Türkiye’de Roma Hukuku
Türkiye’yi Roma hukukunun etkilemesi yeni Türkiye Cumhuriyeti’ndeki hukukta batılılaşma akımıyle başlamıştı. Ondan önce genellikle İslâm hukukunun uygulandığı Osmanlı İmparatorluğu’nda Roma hukukunun hiç bir etkisi olmamıştır. Türkiye Cumhuriyeti 1926’da İsviçre’den aldığı Medeni Kanunu ve Borçlar Kanunu’nuyla başlayan ardından Almanya’dan Ticâret ve Cezâ Usul Kânunu ve İtalya’dan aldığı Cezâ Kânunu ile Roma Hukûkunun modern çağdaki etkisi altına girmiştir. Bunların Türkiye’de kabul edilmesiyle birlikte, Roma hukukuyle ilgilenmek zorunlu bir hale geldi. Gerçi, Avrupa hukuk sistemleri içinde Roma hukukundan en az etkilenen ülke İsviçre olmuştu. Ancak buna rağmen, temelde yine Roma hukukunun ilkeleri olduğu için bu hukuka önem vermek gerekti. Ayrıca, çağdaş özel hukuku daha iyi anlayabilmek için de, Roma hukukunu bilmek zorunluydu.

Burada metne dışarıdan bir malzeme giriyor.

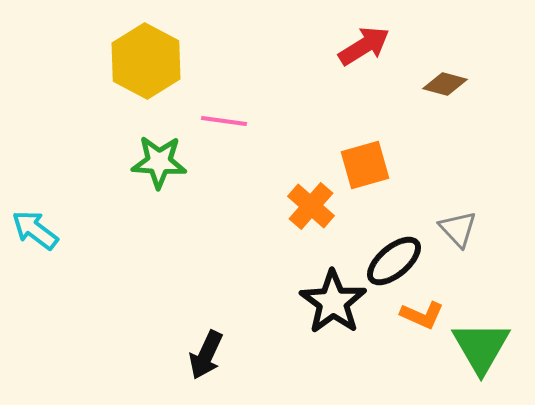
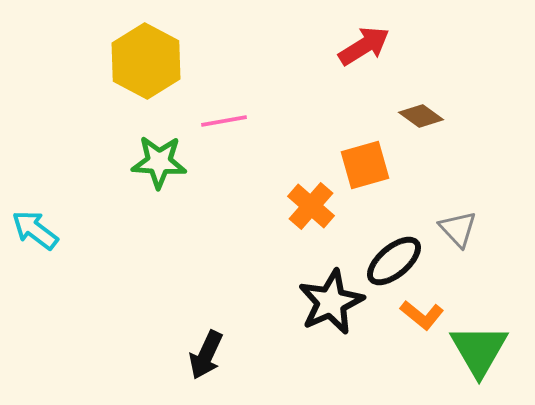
brown diamond: moved 24 px left, 32 px down; rotated 21 degrees clockwise
pink line: rotated 18 degrees counterclockwise
black star: moved 2 px left; rotated 12 degrees clockwise
orange L-shape: rotated 15 degrees clockwise
green triangle: moved 2 px left, 3 px down
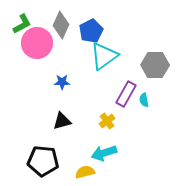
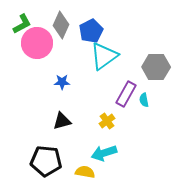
gray hexagon: moved 1 px right, 2 px down
black pentagon: moved 3 px right
yellow semicircle: rotated 24 degrees clockwise
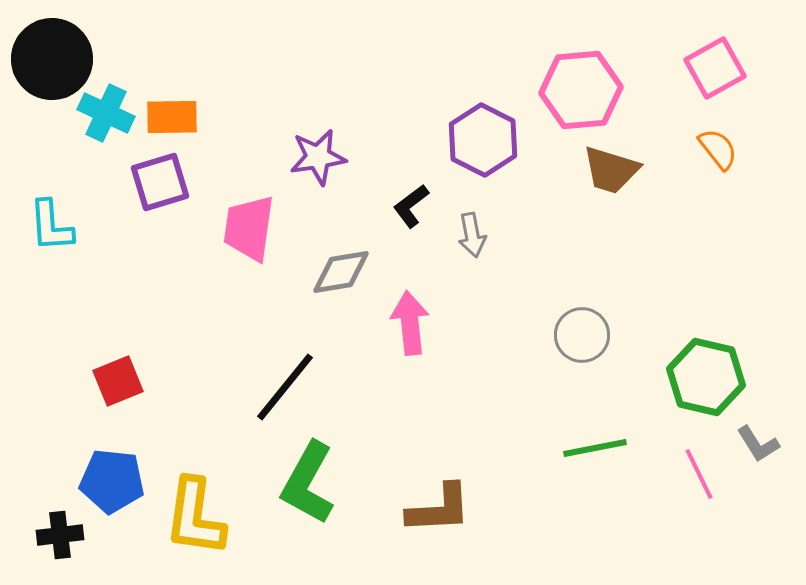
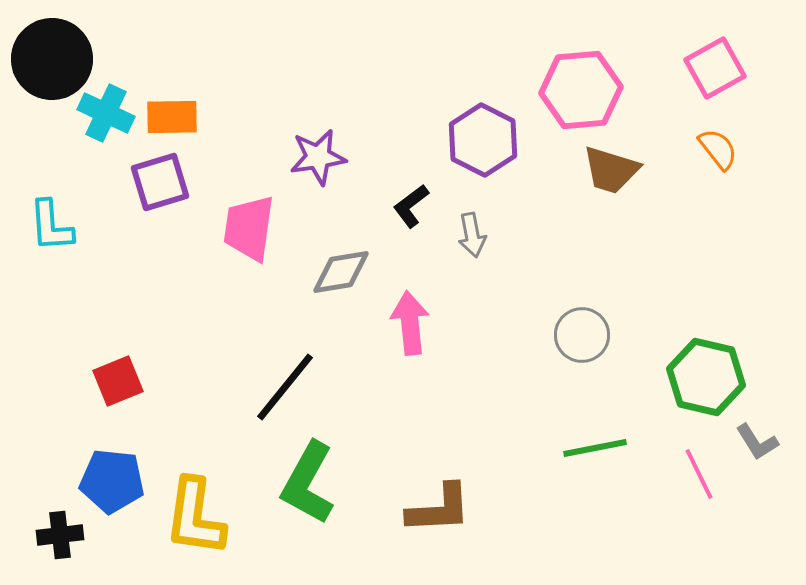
gray L-shape: moved 1 px left, 2 px up
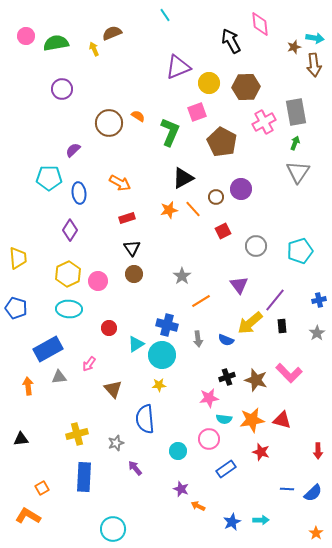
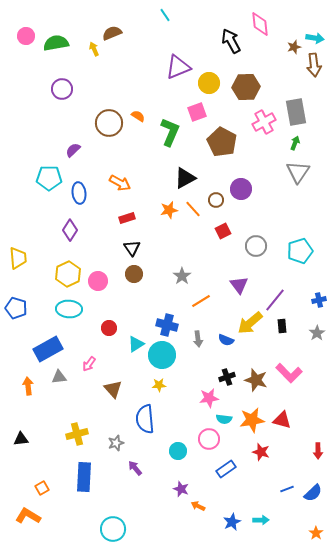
black triangle at (183, 178): moved 2 px right
brown circle at (216, 197): moved 3 px down
blue line at (287, 489): rotated 24 degrees counterclockwise
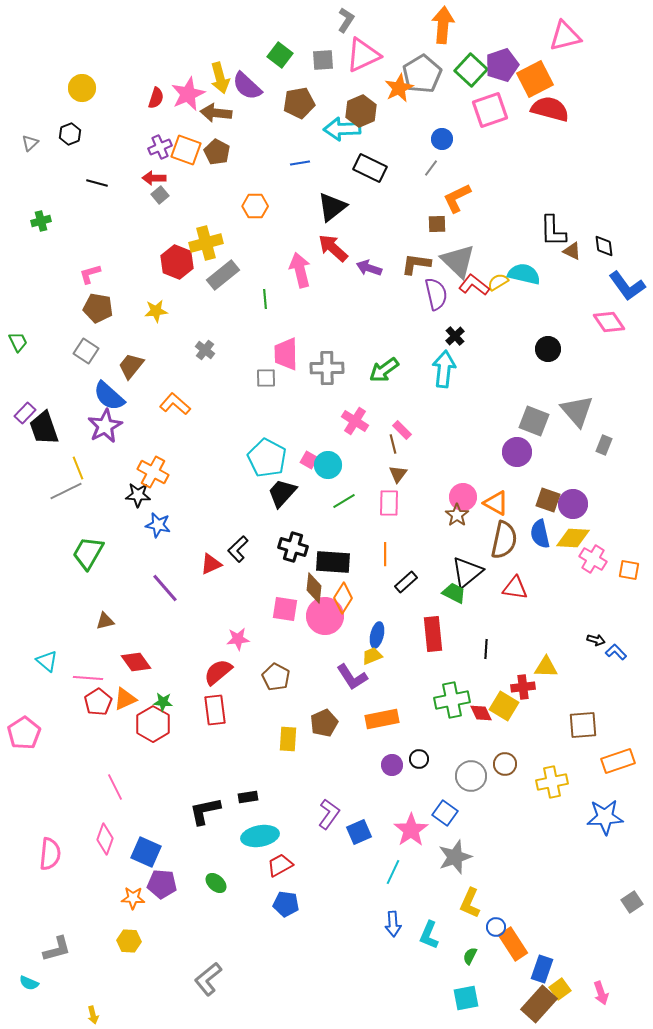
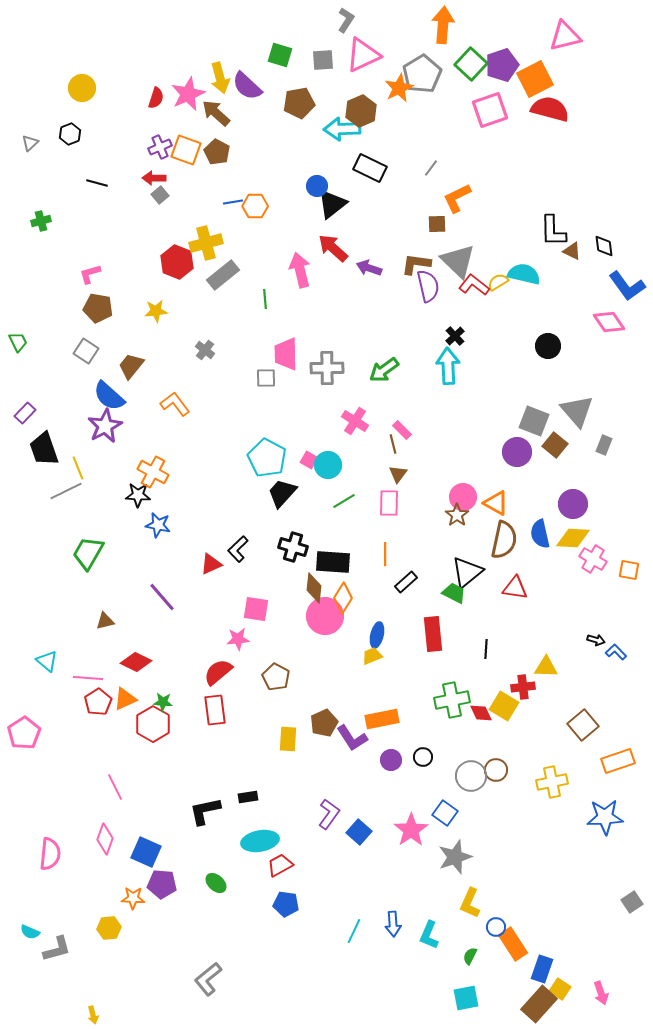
green square at (280, 55): rotated 20 degrees counterclockwise
green square at (471, 70): moved 6 px up
brown arrow at (216, 113): rotated 36 degrees clockwise
blue circle at (442, 139): moved 125 px left, 47 px down
blue line at (300, 163): moved 67 px left, 39 px down
black triangle at (332, 207): moved 3 px up
purple semicircle at (436, 294): moved 8 px left, 8 px up
black circle at (548, 349): moved 3 px up
cyan arrow at (444, 369): moved 4 px right, 3 px up; rotated 9 degrees counterclockwise
orange L-shape at (175, 404): rotated 12 degrees clockwise
black trapezoid at (44, 428): moved 21 px down
brown square at (548, 500): moved 7 px right, 55 px up; rotated 20 degrees clockwise
purple line at (165, 588): moved 3 px left, 9 px down
pink square at (285, 609): moved 29 px left
red diamond at (136, 662): rotated 28 degrees counterclockwise
purple L-shape at (352, 677): moved 61 px down
brown square at (583, 725): rotated 36 degrees counterclockwise
black circle at (419, 759): moved 4 px right, 2 px up
brown circle at (505, 764): moved 9 px left, 6 px down
purple circle at (392, 765): moved 1 px left, 5 px up
blue square at (359, 832): rotated 25 degrees counterclockwise
cyan ellipse at (260, 836): moved 5 px down
cyan line at (393, 872): moved 39 px left, 59 px down
yellow hexagon at (129, 941): moved 20 px left, 13 px up; rotated 10 degrees counterclockwise
cyan semicircle at (29, 983): moved 1 px right, 51 px up
yellow square at (560, 989): rotated 20 degrees counterclockwise
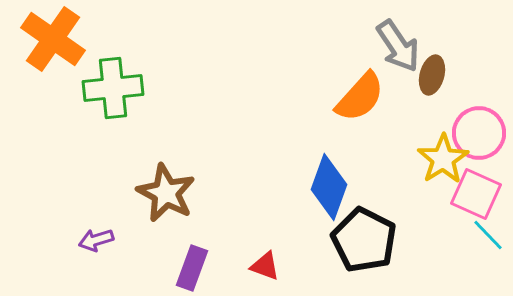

Bu nedenlerle, İstanbul ve Ankara Hukuk fakültelerinin programlarına Roma hukuku zorunlu bir ders olarak kondu. İlk Roma hukuku ders kitabı 1934 yılında Mişon Ventura tarafından yayımlandı Bunu Richard Honig’in 1934’te birinci, 1933’te ikinci basımı yapılan ve Şemsettin Talip tarafından çevrilen Roma hukuku adlı kitap izler. Türkiye’de Roma hukukunun gelişmesine en büyük katkıyı Ord. Prof. Dr A. B. Schwarz yapmıştır. Ayrıca Prof. Dr. Paul Koschaker’in de katkılarıda belirtelim.